Lewis, 8 - senior fellow at the Competitive Enterprise Institute (Marlo, Statement before the House Committee on Energy Independence and Global Warming, 7/25, http://www.fas.org/irp/congress/2008_hr/062508lewis.pdf)
In the meantime, U.S. electricity demand is growing, and coal is the fuel of choice in many markets. The EIA forecasts that between 2007 and 2030, coal will provide 67 percent of all new electric generation in the United States, and new coal generation will constitute 15 percent of all U.S. electric power in 2030.10 Moratoria that effectively ban new coal-based power could create a severe supply-demand imbalance. This would not only inflate electricity and natural gas costs (demand for coal would be diverted to natural gas as an electricity fuel), it would also jeopardize electric supply reliability. Indeed, some parts of the country may experience chronic energy crises characterized by repeated power failures and blackouts.

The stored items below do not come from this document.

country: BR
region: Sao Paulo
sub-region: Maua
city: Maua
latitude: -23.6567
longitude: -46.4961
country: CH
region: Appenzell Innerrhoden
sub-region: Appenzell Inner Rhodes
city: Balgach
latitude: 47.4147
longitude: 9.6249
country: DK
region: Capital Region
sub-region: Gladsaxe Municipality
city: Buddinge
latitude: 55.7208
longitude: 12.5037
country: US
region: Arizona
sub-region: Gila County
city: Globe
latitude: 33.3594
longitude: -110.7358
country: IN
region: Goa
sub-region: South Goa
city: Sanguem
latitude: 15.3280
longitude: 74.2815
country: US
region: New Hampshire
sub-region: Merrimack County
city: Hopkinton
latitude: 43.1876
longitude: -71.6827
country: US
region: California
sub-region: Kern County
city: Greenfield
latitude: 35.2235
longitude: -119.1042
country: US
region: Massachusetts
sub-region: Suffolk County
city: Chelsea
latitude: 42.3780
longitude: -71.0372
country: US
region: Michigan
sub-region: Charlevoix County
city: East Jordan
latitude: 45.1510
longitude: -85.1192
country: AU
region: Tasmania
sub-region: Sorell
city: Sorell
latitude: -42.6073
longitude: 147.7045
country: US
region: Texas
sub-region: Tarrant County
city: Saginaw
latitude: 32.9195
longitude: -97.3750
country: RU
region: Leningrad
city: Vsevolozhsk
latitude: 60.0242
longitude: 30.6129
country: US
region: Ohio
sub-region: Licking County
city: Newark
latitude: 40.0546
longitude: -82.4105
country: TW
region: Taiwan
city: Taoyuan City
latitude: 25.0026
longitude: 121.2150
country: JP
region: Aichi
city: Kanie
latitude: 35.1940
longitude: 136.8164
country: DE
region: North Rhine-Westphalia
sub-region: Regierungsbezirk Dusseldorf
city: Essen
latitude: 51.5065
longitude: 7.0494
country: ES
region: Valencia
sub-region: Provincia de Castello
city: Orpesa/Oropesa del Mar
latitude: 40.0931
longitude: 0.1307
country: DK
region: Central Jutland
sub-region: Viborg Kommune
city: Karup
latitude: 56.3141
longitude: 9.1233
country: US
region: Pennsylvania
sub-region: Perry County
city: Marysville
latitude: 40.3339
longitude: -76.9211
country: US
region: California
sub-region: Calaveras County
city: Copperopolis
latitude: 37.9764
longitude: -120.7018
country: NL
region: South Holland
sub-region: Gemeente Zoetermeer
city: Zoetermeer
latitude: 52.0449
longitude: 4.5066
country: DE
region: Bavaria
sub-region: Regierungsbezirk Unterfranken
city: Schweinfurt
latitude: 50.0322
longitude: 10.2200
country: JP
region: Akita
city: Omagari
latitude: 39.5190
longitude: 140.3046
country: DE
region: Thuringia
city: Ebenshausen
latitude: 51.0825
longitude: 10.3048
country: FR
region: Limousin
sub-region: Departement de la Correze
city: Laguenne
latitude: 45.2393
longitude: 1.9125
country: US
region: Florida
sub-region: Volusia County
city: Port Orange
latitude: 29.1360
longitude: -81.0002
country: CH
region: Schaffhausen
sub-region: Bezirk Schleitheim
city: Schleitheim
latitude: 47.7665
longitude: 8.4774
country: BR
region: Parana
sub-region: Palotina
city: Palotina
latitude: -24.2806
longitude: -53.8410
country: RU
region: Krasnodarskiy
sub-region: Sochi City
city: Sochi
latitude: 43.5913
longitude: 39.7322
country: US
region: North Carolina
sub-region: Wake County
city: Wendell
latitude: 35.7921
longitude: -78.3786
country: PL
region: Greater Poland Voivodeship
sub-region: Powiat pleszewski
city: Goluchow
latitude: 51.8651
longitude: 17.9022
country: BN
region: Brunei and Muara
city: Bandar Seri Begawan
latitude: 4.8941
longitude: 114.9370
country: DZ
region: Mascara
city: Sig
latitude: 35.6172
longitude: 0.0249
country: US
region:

From a national security standpoint, this poses two main risks. One is that America will increasingly resemble a Third World country where nothing works very well. We will lose our international prestige and ability to lead by example. The other risk is that terrorists will view America’s over-stretched, failure-prone electricity grid as a tempting target. They may calculate: If America’s electric supply system is tottering on the edge, why not give it a few helpful shoves?